Algumas semanas após o evento, a CEO da Safilo, Luisa Delgado, desembarcou na capital paulista para definir planos de expansão no País. “O Brasil representa 65% do nosso faturamento na América Latina”, diz. A Safilo, que faturou € 1,17 bilhão em 2013 e espera crescer 6% no ano que vem, tem em seu eu portfólio marcas como Alexander McQueen, Dior, Gucci, Pierre Cardin, Polaroid, entre outras. Mas a que mais faz sucesso por aqui é a Carrera, grife originalmente austríaca, adquirida em 1996 pela Safilo. Conhecida por patrocinar eventos como Fórmula 1 e associar-se a designers conceituados como Jimmy Choo, a marca aposta no “luxo acessível”, como define Luisa.

“A Carrera é fashion e esportiva ao mesmo tempo”, diz a empresária. A companhia também pretende criar produtos exclusivos para o mercado local. “O Brasil tem muito apelo turístico e as marcas criadas aqui têm de tudo para se tornarem sucesso de vendas no exterior”, diz Luisa. A Bossa Nova, estilo musical que traduz muitas vezes a beleza natural das paisagens do País, é um forte candidato à inspiração de novos produtos para o portfólio da empresa. Um mercado que inspirou adaptações locais da Safilo é o asiático. Mas a razão de criar um design especial em seus produtos para os chineses e japoneses é anatômica.

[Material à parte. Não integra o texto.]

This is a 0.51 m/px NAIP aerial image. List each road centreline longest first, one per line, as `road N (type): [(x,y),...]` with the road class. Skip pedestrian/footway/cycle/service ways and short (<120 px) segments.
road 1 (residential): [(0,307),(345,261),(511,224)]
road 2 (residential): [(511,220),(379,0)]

“O rosto do asiático demanda óculos com hastes mais firmes e largas”, diz Luisa. Por isso, a empresa lançou produtos no estilo “asian fit” (ajuste asiático, em tradução livre). Esse tipo de coleção também é vendido no mercado brasileiro, onde a demanda é garantida pelas colônias de imigrantes do Oriente. Outra parte essencial do negócio da Safilo é o escoamento de suas mercadorias. Os produtos da grife, que está presente em 130 países, têm de viajar milhares de quilômetros para chegar aos seus mais de 80 mil distribuidores. Atualmente, a Safilo tem quatro fábricas – na Itália, na Eslovênia, na China e nos Estados Unidos.

Por isso, há um grande cuidado da empresa de disponibilizar suas diferentes marcas para cada loja apropriada. “A Safilo tem o desafio de gerenciar grifes muito diferentes entre si, como Alexander McQueen e Polaroid”, diz Amnon Armoni, professor da FAAP especializado em luxo. “Mas, considerando o crescimento da empresa nos últimos anos, a Safilo tem feito isso muito bem.” Há uma tendência, segundo o professor, de que as companhias nesse mercado concentrem marcas bastante diferentes entre si em seus portfólios. A Luxottica, líder do setor e principal concorrente da Safilo, por exemplo, licencia produtos com posicionamento premium, de luxo e de lifestyle, como Ray Ban, Vogue e Oakley, respectivamente.

Para se diferenciar da concorrência, a Safilo aposta na tradição da sua marca, que começou como uma pequena casa de criação de óculos em 1878, em Pieve Di Cadore, na Itália. Posteriormente, em 1934, o negócio foi adquirido pelo empresário americano Guglielmo Tabacchi, que o batizou de Safilo. “Somos os criadores de óculos mais antigos do mundo, ainda em funcionamento”, diz a CEO Luisa. Muitos dos processos de produção na empresa ainda são artesanais. “Adicionamos tecnologia à tradição no nosso know-how”, afirma.